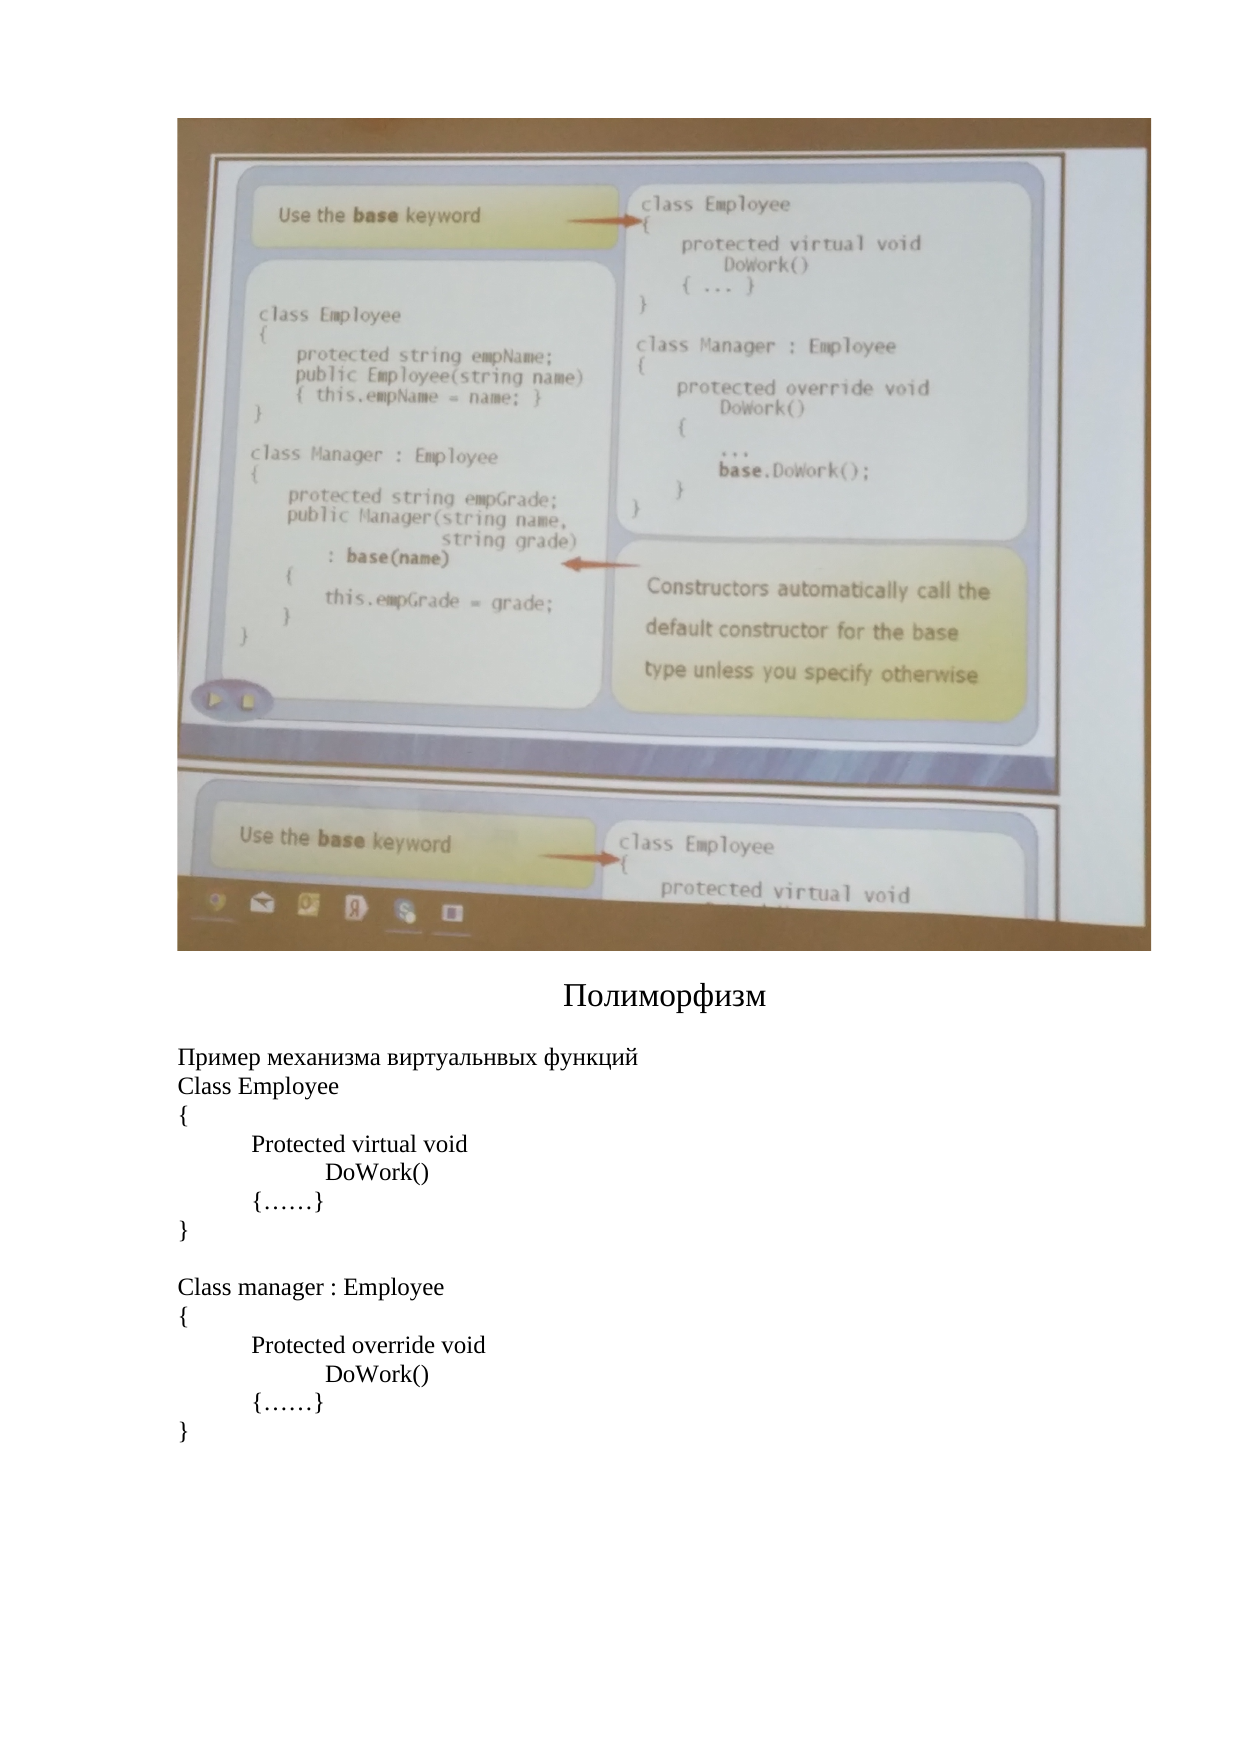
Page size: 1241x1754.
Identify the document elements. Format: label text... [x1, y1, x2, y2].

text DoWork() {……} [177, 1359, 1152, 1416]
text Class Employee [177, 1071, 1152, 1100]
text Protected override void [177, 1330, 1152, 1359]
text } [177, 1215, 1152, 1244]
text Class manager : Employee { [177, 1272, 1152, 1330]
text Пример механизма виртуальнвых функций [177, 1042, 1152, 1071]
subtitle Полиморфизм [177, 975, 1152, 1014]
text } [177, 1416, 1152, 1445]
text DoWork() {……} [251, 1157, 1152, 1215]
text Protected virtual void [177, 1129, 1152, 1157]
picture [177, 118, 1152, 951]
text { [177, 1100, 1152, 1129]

• • • • • • •

_Work required_
Set the pictures aside and transcribe the data above exactly.

_Solution for this exercise_
Page size: 1241x1754.
Identify the document elements. Format: label text... [x1, y1, x2, y2].

text DoWork() {……} [177, 1359, 1152, 1416]
text Class Employee [177, 1071, 1152, 1100]
text Protected override void [177, 1330, 1152, 1359]
text } [177, 1215, 1152, 1244]
text Class manager : Employee { [177, 1272, 1152, 1330]
text Пример механизма виртуальнвых функций [177, 1042, 1152, 1071]
subtitle Полиморфизм [177, 975, 1152, 1014]
text } [177, 1416, 1152, 1445]
text DoWork() {……} [251, 1157, 1152, 1215]
text Protected virtual void [177, 1129, 1152, 1157]
picture [177, 118, 1152, 951]
text { [177, 1100, 1152, 1129]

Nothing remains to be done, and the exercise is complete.